Below is a list of topics that can be considered as a course project.
- Implement/extend a language specific IR system (integrate linguistic processing of the documents and queries: tokenizing, stop list, etc.).
- Implement a Boolean query converter that takes an information need in natural languages and converts it to a Boolean query
- A study of the impact of the document length on the result of information retrieval.
- A study of the impact of the lexical translation on the result of information retrieval.
- A survey on the use of word embeddings in information retrieval systems
- A survey on the use of syntactic parsing in information retrieval
- A survey on the use of neural networks in information retrieval
- Implement a document classifier based on Latent Semantic Analysis
- Compare different weighting schemes.
- Search engine for Wikipedia: implement vector space retrieval model. Base- line for evaluation: check against one freely chosen search engine results with site:wikipedia.org
- Relevance feedback project: implement and test methods for relevance feedback (from IIR book chapter 9), use relevance judgements of the Cranfield collection.

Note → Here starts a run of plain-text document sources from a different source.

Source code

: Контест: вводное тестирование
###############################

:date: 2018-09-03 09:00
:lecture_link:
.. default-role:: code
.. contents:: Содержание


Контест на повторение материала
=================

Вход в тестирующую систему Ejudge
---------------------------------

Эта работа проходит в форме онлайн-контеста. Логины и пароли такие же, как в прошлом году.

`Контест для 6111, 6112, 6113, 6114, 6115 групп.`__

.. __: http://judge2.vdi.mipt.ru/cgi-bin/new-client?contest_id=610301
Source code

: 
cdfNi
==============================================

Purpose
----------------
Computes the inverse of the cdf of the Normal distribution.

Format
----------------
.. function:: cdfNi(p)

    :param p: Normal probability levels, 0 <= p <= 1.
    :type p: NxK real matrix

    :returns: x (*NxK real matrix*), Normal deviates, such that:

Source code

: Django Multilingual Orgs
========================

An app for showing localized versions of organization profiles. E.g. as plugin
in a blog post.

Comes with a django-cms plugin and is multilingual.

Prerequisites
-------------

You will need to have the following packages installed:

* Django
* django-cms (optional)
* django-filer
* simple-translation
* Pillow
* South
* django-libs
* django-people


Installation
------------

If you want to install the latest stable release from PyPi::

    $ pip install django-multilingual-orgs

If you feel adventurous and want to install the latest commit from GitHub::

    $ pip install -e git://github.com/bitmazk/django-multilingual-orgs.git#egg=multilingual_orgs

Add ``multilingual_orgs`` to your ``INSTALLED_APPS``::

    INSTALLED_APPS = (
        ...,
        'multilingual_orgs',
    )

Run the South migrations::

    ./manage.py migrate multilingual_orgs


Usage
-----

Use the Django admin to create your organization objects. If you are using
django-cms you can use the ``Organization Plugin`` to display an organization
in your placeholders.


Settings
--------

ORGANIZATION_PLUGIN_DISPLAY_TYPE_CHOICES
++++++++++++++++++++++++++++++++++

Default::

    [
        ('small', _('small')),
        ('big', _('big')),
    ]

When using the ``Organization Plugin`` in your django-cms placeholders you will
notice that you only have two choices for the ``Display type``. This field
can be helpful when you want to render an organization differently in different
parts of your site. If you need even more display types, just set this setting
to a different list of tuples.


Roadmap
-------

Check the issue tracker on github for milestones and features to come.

- IR system on a specific domain, e.g. IMDB.
- speech integration with IR.
- your own topic.
You are welcome to use datasets that were introduced during the course. You can also consider using the existing tools such as Indri or Lucene toolkit for indexing and searching in a large text corpus; using Stanford NLP parser or, NLTK or OpenNLP toolkits for text analysis; using MALLET or WEKA for classification or clustering.